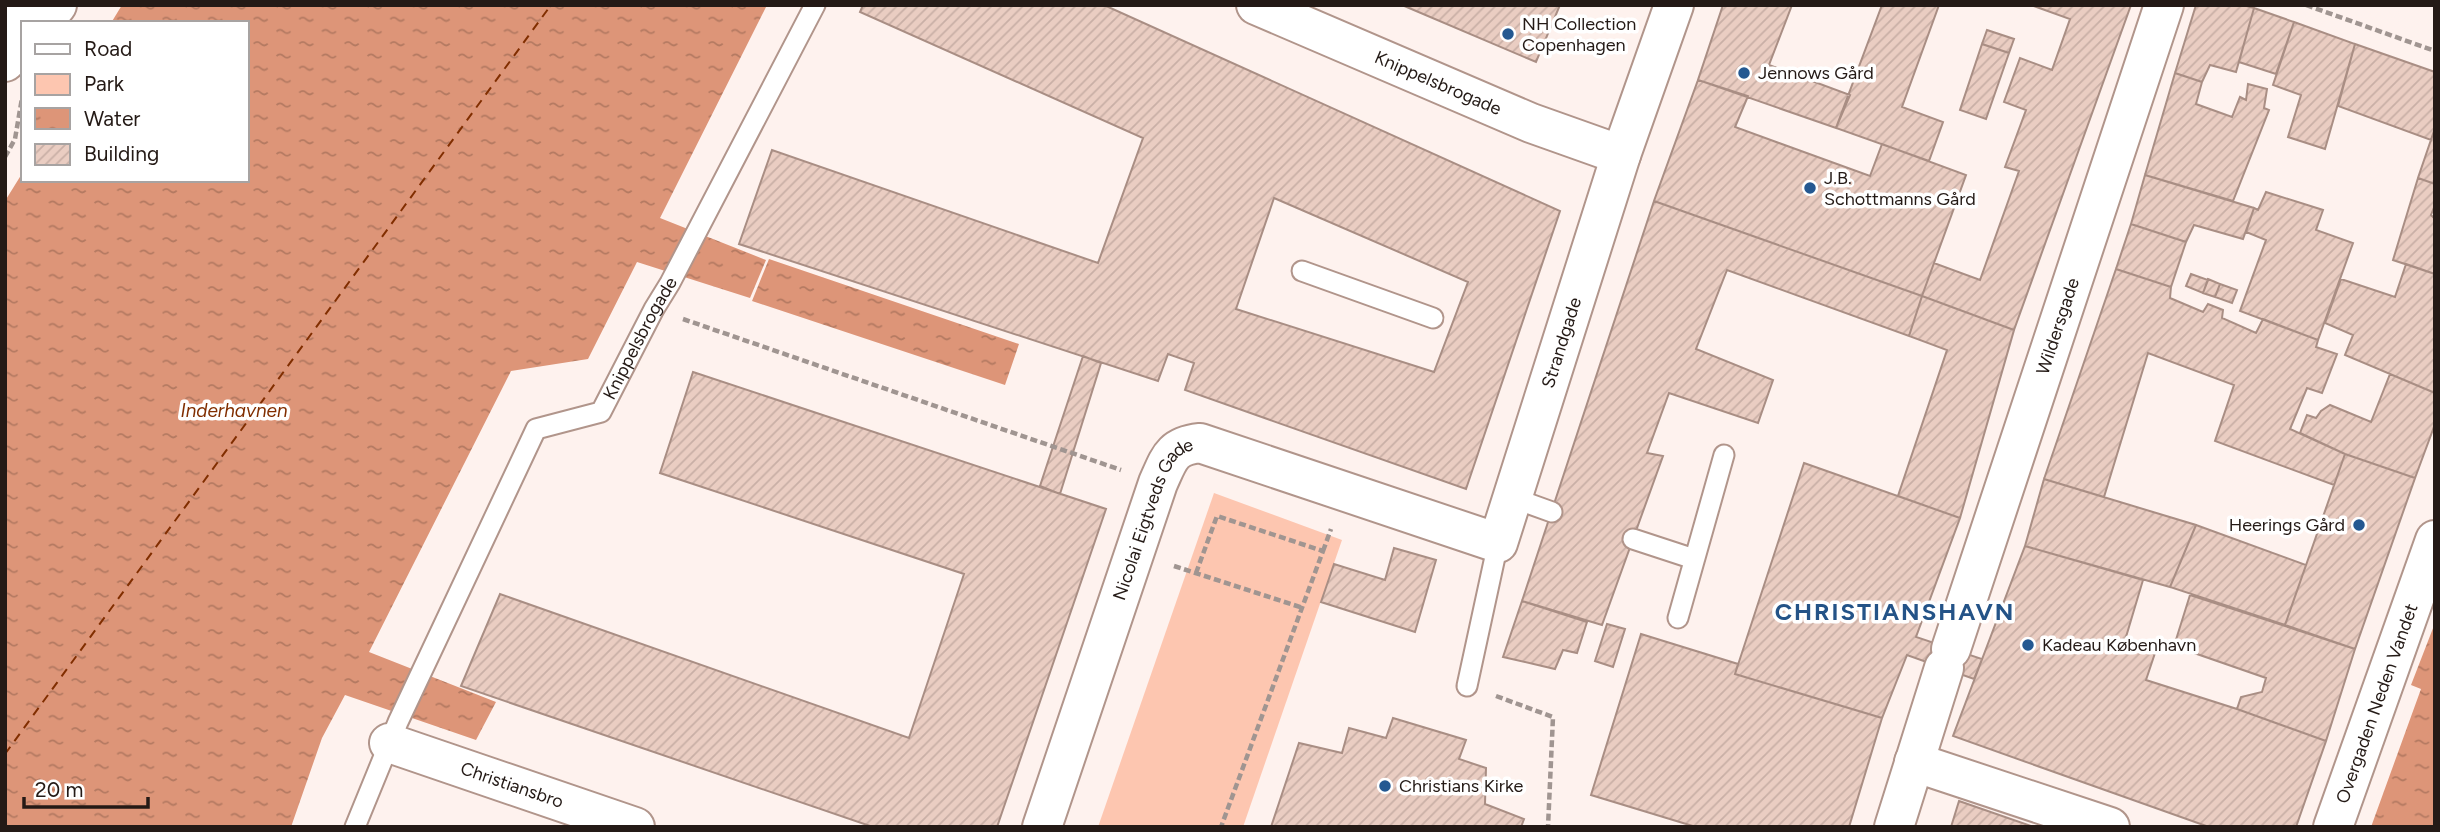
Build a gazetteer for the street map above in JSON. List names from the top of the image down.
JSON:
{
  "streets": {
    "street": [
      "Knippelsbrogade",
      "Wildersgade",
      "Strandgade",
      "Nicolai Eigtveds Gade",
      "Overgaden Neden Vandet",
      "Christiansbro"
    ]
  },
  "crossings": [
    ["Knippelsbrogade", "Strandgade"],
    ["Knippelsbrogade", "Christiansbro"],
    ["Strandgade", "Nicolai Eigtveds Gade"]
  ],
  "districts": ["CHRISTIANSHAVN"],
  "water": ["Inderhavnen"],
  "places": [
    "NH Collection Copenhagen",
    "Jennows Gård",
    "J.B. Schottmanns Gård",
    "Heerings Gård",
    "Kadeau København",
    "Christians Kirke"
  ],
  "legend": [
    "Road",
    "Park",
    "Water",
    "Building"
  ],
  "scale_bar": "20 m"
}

——

* [Problem details]:
Among the lines above, count those containing "Eigtveds", and give only the number.

* [Response to this task]:
2